The paper refers to the “considerable debate” about how more complex machine learning techniques should be governed, noting that many market practitioners believe that existing governance arrangements with a tighter ‘sandbox’ in terms of controls and limits are appropriate. Others believe, however, that machine learning can create new market fairness and stability threats that require a new distinct governance framework. “It is too early in the evolution and usage of these new techniques to be definitive either way but there are likely to be new model risks especially related to the more limited transparency,” the paper states, adding, “The use of execution algorithms must be properly aligned with asset managers’ specific execution policies and strategy. It is important to ensure clarity about when it is appropriate for execution algorithms to direct flow to an in-house principal desk, and controls over the sharing of potentially inappropriate pre- trade information are also issues.
“In summary, the increasing usage of algorithmic trading and the growing complexity of models makes the topics and emerging themes discussed in this Spotlight Review extremely important,” the paper concludes. “Areas of such rapid technology change are also often best addressed by market practitioners with deep domain expertise who can develop solutions that are clear, practical and proactive in managing risks.”

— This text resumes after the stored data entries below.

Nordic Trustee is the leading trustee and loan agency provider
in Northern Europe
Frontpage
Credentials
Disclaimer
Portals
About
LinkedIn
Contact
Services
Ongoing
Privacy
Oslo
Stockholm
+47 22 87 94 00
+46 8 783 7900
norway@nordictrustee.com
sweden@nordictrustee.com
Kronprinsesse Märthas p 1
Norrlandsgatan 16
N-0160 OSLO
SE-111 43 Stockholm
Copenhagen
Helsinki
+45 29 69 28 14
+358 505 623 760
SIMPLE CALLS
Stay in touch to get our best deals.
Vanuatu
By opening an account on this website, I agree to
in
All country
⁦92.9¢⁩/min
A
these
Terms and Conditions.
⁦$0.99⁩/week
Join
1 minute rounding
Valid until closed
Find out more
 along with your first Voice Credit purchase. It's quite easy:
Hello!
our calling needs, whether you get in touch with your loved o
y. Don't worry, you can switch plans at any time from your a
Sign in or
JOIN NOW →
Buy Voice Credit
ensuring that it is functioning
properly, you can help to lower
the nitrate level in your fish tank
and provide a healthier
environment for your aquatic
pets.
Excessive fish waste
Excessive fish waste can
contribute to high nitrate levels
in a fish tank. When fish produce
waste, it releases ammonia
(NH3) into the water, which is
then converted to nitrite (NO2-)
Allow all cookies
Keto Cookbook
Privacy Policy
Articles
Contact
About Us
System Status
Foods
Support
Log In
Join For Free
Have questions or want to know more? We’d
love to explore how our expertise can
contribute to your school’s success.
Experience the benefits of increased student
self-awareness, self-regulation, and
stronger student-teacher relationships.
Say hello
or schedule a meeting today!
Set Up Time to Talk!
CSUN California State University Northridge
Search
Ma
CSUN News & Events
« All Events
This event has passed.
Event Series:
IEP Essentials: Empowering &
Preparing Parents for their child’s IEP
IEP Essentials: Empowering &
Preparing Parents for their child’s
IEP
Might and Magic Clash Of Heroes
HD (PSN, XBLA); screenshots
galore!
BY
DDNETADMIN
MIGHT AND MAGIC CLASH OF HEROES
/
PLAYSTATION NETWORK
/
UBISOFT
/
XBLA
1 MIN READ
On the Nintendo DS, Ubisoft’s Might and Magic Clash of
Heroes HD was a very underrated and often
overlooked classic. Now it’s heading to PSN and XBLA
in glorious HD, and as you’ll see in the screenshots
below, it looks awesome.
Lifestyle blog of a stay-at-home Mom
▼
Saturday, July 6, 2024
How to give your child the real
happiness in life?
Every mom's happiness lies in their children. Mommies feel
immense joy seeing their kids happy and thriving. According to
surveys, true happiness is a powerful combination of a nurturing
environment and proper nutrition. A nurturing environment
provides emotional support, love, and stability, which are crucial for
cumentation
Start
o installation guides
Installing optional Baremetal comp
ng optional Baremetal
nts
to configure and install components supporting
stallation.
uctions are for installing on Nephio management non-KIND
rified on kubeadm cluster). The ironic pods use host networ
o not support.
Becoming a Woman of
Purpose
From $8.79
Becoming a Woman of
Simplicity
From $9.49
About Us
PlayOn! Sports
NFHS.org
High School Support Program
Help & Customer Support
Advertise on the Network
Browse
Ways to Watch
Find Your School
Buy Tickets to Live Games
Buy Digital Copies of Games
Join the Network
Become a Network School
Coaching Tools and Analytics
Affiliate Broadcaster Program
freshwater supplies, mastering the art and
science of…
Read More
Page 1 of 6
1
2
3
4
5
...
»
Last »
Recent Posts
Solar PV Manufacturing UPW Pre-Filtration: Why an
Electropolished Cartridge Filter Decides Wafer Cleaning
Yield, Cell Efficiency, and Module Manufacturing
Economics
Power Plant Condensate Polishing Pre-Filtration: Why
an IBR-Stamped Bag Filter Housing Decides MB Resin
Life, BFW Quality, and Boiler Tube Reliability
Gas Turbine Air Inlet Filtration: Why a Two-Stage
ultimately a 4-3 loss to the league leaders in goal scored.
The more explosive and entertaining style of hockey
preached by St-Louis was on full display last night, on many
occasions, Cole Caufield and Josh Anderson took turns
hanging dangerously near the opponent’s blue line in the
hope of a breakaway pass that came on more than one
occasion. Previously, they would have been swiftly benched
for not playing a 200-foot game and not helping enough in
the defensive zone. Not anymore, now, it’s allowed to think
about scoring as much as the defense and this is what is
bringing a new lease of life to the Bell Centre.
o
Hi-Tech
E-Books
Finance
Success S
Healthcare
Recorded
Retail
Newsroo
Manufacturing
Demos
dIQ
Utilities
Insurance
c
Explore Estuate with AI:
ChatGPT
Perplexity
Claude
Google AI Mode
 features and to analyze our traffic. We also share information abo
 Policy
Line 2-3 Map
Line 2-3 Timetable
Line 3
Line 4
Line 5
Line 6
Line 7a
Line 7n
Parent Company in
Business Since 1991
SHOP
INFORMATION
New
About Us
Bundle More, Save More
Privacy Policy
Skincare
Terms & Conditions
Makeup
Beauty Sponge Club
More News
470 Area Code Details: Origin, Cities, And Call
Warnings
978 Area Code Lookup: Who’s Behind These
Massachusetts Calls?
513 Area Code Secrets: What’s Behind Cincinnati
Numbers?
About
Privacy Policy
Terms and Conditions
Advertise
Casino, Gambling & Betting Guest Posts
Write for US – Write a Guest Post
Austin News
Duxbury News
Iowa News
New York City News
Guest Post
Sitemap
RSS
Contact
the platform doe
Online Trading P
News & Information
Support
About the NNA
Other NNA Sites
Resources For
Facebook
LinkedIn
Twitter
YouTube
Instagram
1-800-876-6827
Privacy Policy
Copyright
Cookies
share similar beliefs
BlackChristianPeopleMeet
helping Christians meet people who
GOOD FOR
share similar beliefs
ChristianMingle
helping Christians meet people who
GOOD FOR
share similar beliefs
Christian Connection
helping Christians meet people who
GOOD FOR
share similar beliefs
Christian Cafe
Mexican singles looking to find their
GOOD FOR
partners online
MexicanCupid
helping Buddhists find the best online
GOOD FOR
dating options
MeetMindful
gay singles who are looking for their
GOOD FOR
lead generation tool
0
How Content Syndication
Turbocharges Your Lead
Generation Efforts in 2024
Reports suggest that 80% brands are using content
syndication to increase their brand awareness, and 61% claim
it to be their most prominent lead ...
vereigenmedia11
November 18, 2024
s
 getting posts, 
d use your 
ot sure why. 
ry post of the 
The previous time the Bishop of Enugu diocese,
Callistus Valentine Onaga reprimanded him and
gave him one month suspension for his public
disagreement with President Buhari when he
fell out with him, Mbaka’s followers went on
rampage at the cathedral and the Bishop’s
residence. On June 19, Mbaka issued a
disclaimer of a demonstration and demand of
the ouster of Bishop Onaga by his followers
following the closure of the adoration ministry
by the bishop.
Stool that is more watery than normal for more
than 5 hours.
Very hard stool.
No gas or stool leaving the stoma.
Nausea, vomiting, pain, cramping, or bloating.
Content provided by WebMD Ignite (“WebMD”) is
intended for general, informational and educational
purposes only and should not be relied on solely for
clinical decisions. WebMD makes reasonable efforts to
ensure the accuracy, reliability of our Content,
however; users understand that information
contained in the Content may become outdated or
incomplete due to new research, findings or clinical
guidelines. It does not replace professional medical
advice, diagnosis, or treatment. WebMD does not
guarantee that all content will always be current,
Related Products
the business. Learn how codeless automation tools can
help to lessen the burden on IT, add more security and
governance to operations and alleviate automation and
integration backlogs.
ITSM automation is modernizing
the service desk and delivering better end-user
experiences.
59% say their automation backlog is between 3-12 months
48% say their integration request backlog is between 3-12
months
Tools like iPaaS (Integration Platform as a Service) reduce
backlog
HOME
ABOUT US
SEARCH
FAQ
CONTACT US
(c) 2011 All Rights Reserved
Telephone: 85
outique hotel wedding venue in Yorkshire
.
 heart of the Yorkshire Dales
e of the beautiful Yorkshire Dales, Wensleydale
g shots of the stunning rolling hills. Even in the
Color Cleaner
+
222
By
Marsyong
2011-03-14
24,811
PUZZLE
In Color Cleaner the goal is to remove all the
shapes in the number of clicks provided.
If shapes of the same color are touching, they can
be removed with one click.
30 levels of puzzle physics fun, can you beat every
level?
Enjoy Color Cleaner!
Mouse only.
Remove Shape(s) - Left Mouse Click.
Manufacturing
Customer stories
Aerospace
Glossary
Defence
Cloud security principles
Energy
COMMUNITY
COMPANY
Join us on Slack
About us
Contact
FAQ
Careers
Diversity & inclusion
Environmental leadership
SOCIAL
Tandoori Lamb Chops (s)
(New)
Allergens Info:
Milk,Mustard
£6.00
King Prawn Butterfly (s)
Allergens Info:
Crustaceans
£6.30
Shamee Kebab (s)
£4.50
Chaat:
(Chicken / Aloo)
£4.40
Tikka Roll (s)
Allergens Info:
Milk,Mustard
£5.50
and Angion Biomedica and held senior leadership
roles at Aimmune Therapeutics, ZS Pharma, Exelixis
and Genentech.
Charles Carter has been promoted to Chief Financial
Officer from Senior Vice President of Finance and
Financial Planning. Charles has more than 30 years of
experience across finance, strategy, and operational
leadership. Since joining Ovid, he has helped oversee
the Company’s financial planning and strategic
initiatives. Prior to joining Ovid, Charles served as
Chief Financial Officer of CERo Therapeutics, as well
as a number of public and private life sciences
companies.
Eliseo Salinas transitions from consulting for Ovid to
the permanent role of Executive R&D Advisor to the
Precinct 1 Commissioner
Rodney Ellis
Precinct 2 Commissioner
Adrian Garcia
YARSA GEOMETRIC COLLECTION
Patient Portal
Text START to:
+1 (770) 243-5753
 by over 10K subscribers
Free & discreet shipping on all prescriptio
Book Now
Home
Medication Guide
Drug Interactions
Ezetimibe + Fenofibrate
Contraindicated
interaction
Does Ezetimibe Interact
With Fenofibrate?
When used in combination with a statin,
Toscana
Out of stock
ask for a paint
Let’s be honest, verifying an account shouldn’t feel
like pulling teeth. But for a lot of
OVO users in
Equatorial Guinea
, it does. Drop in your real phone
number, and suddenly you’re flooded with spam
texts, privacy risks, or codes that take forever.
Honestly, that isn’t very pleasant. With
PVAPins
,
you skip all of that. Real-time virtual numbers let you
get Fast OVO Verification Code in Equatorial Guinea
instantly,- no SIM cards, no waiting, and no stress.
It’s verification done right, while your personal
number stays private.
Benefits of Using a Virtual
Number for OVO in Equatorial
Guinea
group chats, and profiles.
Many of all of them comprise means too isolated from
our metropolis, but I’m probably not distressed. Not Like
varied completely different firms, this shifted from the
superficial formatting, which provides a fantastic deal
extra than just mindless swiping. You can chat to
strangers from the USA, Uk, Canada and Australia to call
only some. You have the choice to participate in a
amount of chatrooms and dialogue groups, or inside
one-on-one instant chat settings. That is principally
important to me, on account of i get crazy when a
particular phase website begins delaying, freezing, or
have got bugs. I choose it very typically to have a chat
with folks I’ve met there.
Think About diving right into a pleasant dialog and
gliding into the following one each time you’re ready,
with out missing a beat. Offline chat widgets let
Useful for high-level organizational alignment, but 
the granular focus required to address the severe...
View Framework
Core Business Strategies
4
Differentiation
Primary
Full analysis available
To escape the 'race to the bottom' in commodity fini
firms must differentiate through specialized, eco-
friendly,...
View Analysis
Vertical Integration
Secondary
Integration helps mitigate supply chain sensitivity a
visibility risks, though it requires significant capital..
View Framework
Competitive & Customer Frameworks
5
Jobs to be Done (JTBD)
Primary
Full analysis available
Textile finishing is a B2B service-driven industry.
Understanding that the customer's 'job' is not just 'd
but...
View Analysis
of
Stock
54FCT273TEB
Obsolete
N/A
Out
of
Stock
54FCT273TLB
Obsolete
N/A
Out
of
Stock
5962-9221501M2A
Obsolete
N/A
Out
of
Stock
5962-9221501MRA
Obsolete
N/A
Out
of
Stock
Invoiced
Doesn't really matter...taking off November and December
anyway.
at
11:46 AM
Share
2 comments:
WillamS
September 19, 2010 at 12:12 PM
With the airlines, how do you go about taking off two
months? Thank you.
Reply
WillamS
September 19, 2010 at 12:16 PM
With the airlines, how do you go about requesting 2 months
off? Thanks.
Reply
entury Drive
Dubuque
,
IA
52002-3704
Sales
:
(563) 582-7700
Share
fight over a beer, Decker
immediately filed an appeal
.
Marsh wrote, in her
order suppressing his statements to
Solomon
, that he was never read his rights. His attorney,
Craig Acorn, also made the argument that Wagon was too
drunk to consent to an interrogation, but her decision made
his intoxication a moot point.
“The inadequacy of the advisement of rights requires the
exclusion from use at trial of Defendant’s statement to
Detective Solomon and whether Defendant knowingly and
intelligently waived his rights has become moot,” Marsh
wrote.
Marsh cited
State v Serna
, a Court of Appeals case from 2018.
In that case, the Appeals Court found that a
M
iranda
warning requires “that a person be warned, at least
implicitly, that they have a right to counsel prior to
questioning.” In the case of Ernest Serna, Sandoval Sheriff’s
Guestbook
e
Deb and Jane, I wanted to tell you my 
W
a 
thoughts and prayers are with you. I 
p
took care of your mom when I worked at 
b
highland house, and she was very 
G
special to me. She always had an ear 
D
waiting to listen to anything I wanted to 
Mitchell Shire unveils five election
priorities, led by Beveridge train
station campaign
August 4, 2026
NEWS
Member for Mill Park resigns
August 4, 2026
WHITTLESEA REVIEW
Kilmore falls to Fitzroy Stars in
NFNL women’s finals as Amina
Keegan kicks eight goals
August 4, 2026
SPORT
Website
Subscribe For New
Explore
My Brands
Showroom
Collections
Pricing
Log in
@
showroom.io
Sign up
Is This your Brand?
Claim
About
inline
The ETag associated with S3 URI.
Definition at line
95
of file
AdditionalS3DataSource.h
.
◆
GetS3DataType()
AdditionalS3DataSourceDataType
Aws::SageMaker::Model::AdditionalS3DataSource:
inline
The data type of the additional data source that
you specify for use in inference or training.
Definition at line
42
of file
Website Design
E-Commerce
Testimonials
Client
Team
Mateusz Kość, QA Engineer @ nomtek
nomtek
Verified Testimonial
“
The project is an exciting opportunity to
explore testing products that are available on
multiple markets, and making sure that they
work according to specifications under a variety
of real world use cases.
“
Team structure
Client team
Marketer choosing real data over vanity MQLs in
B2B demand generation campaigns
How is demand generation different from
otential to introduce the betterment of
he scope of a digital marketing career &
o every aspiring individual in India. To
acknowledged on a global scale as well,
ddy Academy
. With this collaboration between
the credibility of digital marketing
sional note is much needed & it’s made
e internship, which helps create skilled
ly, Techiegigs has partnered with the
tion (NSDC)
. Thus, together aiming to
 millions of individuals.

“This Spotlight Review, the first that FMSB has published, looks at the very important issue of algorithmic trading and machine learning,” says Yallop. “This is a space that is developing fast and creating exciting opportunities in markets, but also an emerging area of risk and vulnerability. We are very grateful for the insights and support provided by FMSB members and other industry experts in producing this document. We hope it will create further discussion on the nascent challenges market participants face and also inform potential topics for FMSB’s future work.”
Ciara Quinlan, global head of principal electronic trading, FX, rates and credit at UBS, adds, “As the adoption of algorithmic trading expands into new products and new machine learning technologies emerge, model risk is likely to become increasingly relevant. This review discusses these important themes and makes a credible case for industry-led best practices in this area.”
Meanwhile, Mark Meredith, head of FX e-trading and algorithmic trading at Citi, says, “Citi welcomes FMSB’s work in this paper on emerging themes in algorithmic trading and the scope for best practices in this area.”
FMSB says the next publication will cover the role of data management in the financial system.